Begin GIVEN RECORDS
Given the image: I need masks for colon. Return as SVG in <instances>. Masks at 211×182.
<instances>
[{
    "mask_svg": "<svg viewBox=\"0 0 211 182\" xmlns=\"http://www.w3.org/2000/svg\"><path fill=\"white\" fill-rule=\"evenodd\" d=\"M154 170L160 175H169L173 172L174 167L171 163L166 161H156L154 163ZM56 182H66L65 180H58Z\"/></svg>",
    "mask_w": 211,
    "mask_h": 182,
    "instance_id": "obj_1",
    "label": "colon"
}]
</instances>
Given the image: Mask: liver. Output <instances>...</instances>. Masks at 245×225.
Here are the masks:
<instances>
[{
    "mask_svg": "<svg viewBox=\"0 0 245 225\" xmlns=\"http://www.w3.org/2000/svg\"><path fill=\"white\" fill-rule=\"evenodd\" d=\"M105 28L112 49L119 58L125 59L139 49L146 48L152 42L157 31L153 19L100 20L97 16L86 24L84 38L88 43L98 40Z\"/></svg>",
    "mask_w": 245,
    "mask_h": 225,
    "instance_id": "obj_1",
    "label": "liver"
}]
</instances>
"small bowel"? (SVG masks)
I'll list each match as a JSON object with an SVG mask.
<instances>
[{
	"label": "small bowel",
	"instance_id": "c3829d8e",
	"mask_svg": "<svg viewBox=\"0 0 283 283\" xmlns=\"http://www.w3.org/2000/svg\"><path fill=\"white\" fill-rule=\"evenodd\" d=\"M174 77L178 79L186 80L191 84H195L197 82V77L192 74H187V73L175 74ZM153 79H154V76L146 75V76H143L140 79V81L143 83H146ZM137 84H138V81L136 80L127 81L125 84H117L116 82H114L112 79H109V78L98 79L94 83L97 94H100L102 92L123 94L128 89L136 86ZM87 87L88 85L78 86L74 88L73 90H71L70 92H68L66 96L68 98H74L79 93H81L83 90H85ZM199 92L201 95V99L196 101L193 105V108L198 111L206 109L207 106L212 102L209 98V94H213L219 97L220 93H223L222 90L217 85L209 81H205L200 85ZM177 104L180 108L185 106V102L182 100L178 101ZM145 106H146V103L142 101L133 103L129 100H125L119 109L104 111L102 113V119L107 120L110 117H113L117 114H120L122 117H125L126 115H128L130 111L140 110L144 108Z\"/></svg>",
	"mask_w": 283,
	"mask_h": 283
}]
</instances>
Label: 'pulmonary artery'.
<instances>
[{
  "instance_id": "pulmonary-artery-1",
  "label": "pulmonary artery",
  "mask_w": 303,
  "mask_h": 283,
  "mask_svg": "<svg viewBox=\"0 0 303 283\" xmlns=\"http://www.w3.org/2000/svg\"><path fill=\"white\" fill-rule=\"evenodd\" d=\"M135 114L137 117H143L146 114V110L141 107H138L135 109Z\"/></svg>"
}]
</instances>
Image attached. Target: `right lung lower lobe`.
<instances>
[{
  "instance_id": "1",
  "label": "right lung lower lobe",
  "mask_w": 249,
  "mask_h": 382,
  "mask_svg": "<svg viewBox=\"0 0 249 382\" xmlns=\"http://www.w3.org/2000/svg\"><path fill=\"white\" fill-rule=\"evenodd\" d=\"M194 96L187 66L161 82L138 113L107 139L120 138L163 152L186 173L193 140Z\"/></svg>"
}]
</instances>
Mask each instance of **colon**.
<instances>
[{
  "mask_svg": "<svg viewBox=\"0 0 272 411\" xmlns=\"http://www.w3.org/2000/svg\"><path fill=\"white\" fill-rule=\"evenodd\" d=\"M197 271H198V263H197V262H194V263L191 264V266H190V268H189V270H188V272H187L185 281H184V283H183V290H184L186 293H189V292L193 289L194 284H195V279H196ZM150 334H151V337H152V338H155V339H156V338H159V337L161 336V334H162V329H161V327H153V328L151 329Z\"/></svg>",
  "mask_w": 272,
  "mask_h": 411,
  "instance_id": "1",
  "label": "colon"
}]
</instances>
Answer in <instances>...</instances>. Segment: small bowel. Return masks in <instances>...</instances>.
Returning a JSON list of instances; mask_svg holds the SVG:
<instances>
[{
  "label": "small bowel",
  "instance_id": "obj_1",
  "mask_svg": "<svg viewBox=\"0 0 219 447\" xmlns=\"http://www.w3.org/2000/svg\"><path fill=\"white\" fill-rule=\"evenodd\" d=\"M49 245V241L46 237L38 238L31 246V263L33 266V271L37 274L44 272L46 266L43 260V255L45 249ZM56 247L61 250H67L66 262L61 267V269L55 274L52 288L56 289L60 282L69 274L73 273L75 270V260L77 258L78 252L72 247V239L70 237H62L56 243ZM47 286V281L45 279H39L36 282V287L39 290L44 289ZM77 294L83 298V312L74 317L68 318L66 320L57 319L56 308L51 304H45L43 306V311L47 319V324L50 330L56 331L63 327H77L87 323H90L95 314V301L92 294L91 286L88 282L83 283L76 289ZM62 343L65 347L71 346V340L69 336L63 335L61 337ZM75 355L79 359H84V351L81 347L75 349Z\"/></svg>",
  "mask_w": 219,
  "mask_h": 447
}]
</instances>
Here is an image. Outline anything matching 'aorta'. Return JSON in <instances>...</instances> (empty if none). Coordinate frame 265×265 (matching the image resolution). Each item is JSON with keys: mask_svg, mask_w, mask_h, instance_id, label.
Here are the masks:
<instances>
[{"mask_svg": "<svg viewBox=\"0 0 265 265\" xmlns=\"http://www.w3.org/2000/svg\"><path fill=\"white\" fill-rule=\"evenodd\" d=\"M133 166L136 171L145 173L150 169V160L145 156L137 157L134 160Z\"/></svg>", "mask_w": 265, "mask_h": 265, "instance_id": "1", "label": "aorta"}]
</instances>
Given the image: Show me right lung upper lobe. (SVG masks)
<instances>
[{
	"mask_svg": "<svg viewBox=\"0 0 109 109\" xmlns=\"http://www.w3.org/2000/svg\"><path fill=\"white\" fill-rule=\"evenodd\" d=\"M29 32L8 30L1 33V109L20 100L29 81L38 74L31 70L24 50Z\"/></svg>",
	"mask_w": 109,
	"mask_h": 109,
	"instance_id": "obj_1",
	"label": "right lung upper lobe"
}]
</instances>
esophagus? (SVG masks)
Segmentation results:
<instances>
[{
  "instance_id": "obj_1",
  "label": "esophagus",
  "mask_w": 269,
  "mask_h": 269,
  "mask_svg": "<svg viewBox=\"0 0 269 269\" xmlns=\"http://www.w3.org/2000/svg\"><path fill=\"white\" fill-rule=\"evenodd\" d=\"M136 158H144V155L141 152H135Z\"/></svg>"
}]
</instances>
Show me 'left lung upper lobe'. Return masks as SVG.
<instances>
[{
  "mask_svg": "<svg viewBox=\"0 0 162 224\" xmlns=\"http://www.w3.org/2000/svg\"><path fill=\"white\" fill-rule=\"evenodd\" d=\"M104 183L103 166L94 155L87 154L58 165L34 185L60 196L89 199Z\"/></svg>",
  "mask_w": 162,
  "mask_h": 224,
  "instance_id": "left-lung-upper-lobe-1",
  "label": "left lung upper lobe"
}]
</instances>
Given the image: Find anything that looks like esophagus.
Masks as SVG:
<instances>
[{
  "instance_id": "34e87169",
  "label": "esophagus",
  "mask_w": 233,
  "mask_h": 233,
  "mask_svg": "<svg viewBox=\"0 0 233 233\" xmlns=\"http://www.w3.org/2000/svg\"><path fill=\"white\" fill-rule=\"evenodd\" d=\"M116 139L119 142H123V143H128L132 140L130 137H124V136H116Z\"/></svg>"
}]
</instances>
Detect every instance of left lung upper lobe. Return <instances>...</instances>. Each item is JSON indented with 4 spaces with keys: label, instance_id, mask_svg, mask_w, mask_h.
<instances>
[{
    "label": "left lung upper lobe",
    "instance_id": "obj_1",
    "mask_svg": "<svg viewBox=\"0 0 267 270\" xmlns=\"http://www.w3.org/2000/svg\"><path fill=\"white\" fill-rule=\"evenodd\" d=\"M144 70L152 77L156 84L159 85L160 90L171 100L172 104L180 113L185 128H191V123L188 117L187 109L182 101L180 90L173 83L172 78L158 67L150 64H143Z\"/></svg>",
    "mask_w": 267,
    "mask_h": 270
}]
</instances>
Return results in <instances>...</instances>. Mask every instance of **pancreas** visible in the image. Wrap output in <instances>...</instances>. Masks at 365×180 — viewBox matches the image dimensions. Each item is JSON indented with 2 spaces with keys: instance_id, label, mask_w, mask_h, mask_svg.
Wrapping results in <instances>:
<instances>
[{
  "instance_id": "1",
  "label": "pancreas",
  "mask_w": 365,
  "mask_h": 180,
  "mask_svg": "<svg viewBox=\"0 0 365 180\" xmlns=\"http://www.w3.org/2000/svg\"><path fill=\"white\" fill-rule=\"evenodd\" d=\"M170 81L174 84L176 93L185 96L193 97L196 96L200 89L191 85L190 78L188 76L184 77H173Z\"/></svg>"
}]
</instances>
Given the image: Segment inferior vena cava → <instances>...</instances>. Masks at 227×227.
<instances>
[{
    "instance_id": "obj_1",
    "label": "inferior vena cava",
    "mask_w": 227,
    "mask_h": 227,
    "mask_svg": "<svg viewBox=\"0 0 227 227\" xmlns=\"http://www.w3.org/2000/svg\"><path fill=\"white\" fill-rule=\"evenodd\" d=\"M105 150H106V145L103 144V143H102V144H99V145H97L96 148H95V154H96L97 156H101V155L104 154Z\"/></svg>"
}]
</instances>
End GIVEN RECORDS
DO THIS
Format the lines of the records above as a JSON list of strings, one string per line and no blank lines. Cover the stretch from the line containing "Given the image: Segment" through the end of the records.

EXERCISE RESPONSE
[
  "Given the image: Segment inferior vena cava → <instances>...</instances>. Masks at 227×227.",
  "<instances>",
  "[{",
  "    \"instance_id\": \"obj_1\",",
  "    \"label\": \"inferior vena cava\",",
  "    \"mask_w\": 227,",
  "    \"mask_h\": 227,",
  "    \"mask_svg\": \"<svg viewBox=\\\"0 0 227 227\\\" xmlns=\\\"http://www.w3.org/2000/svg\\\"><path fill=\\\"white\\\" fill-rule=\\\"evenodd\\\" d=\\\"M105 150H106V145L103 144V143H102V144H99V145H97L96 148H95V154H96L97 156H101V155L104 154Z\\\"/></svg>\"",
  "}]",
  "</instances>"
]